TASK SET
a: In the GMI passage, rewrite the paragraph beginning "The Worldwide Threat Assessment" as a shorter bulleted list that keeps its main facts.
b: According to the GMI passage, how many DOE Offices make up the collaborative partnership behind the GMI?
c: Continue the GMI passage on electric power system security, picking up after its final sentence.

GIVEN TEXT
Start of Block
The Worldwide Threat Assessment of the US Intelligence Community report—presented to Congress by the Director of National Intelligence in January 2019—identified threats to US national security which will expand and diversify in the coming years. The development and application of new technologies will introduce both risks and opportunities across the US economy, and the Department of Homeland Security (DHS) has identified the energy sector as one of 16 critical infrastructure sectors in the nation. The United States electric power system must prepare for and adapt to changing conditions and withstand and recover rapidly from disruptions. In addition, we must understand how the distributed energy resources can support both the distribution and bulk power systems now and in the future. As a result, GMI has focused on security challenges of the electric power system in their upcoming portfolio of projects.
To address this continuously changing landscape, the U.S. Department of Energy has expanded the vision of the GMI:
- Include Greater Participation across the Department: The GMI reflects a collaborative partnership of five DOE Offices (the Applied Offices) including the Office of Fossil Energy (FE), the Office of Nuclear Energy (NE), the Office of Electricity (OE), the Office of Energy Efficiency and Renewable Energy (EERE), and the Office of Cybersecurity, Energy Security, and Emergency Response (CESER).
End of Block
GIVEN DATA
Start of Block
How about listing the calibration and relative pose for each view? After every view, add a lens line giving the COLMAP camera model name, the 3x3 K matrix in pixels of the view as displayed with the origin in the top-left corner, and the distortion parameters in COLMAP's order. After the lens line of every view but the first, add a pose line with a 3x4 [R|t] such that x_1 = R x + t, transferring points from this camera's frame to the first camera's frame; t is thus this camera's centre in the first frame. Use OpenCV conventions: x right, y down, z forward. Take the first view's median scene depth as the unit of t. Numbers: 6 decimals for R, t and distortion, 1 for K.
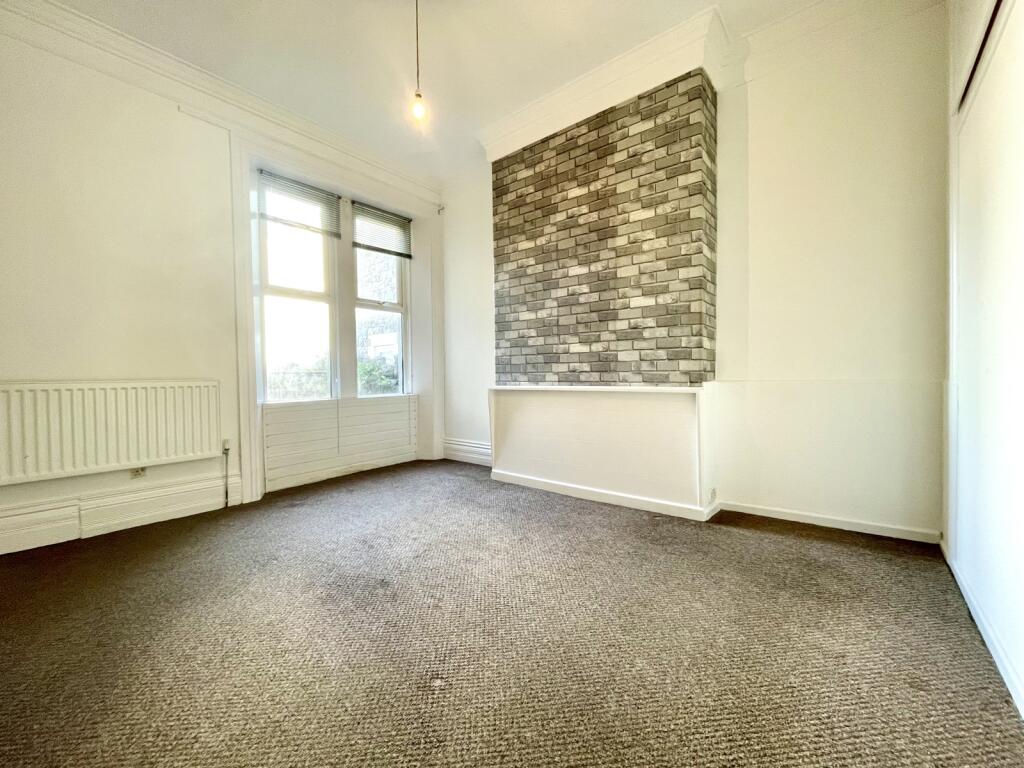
lens RADIAL K [[412.6, 0, 512.0], [0, 412.6, 384.0], [0, 0, 1]] dist [-0.001742, -0.000563]
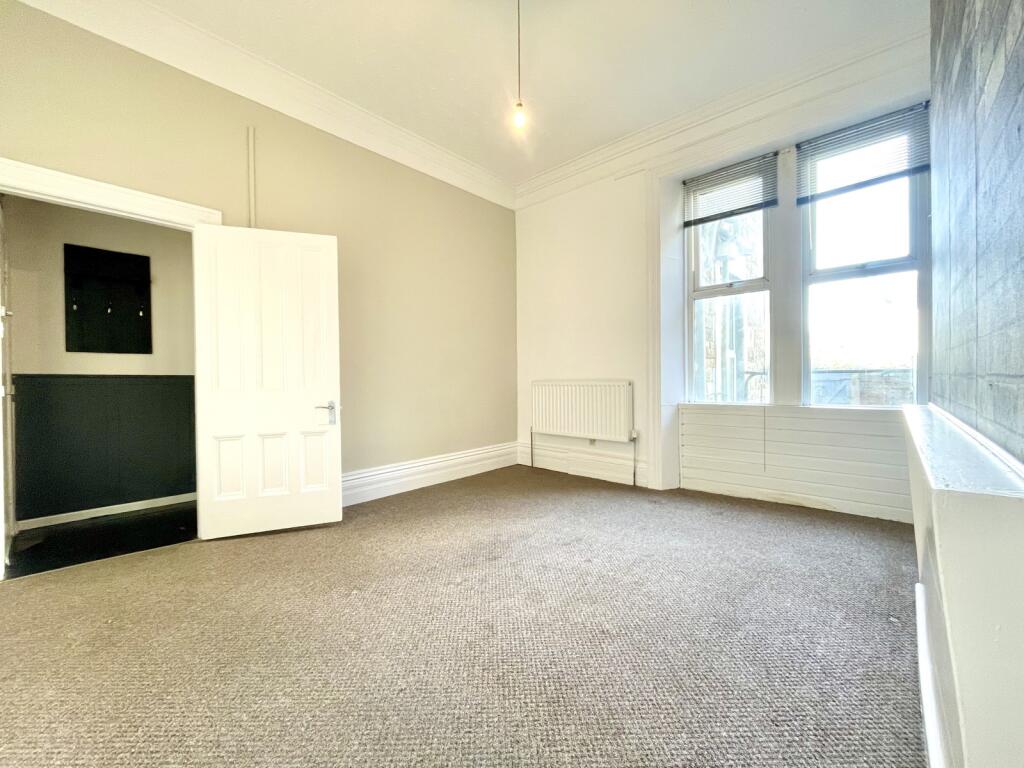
lens RADIAL K [[412.6, 0, 512.0], [0, 412.6, 384.0], [0, 0, 1]] dist [-0.001742, -0.000563]
pose [[-0.049242, 0.026721, -0.998429, 0.529978], [-0.011435, 0.999561, 0.027316, -0.029875], [0.998721, 0.012762, -0.048915, 0.687060]]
End of Block
TASK RESPONSES
a:
- The Director of National Intelligence presented the Worldwide Threat Assessment of the US Intelligence Community report to Congress in January 2019.
- The report identified threats to US national security that will expand and diversify in the coming years.
- New technologies will bring both risks and opportunities across the US economy.
- DHS counts the energy sector among 16 critical infrastructure sectors.
- The US electric power system must adapt to changing conditions and recover rapidly from disruptions.
- We must also understand how distributed energy resources can support both the distribution and bulk power systems.
- As a result, GMI's upcoming portfolio of projects focuses on security challenges of the electric power system.

b: Five DOE Offices, called the Applied Offices.

c:
- Address a Fully Integrated Energy System: The GMI focuses on a fully integrated vision of the energy system from fuel to generation to load, including interdependent infrastructures.
- Strengthen Reliability and Resilience: The complexity of the electricity grid and its interconnection with other critical systems can accentuate the risk of cascading failures, so it is paramount that the grid is reliable and resilient against all malicious threats, natural disasters, and other systemic risks.
The GMI is implementing this vision by investing approximately $80M (subject to the availability of appropriated funds) through the Grid Modernization Initiative’s latest lab call, the 2019 Grid Modernization Lab Call.
This lab call expands on the work started in 2016 while emphasizing priorities—identified by the Administration, Congress, and DOE staff—in following six topic areas:
- Resilience Modeling
- Energy Storage and System Flexibility
- Advanced Sensors and Data Analytics
- Institutional Support and Analysis
- Cybersecurity and Physical Security
- Generation
This portfolio of projects specifically must demonstrate:
Impact on the Bulk Power System: While projects may focus on challenges from fuel to generation to load, all must ultimately demonstrate impacts on the bulk power system.
Near-term Success: To increase likelihood of industry implementation and increase potential impact, projects will provide meaningful results within 18 months to two years that address clear, immediate challenges.
After a rigorous evaluation of nearly 90 projects presented by the Grid Modernization Laboratory Consortium (GMLC), the DOE selected approximately twenty projects for funding. Industry participation has been identified as critical to the success of these projects. Industry’s participation will account for 20% of cost-share of the projects in this portfolio. Over 100 partners – cities, states, universities, industry, and other federal agencies—have already committed to participate or invest in the project call.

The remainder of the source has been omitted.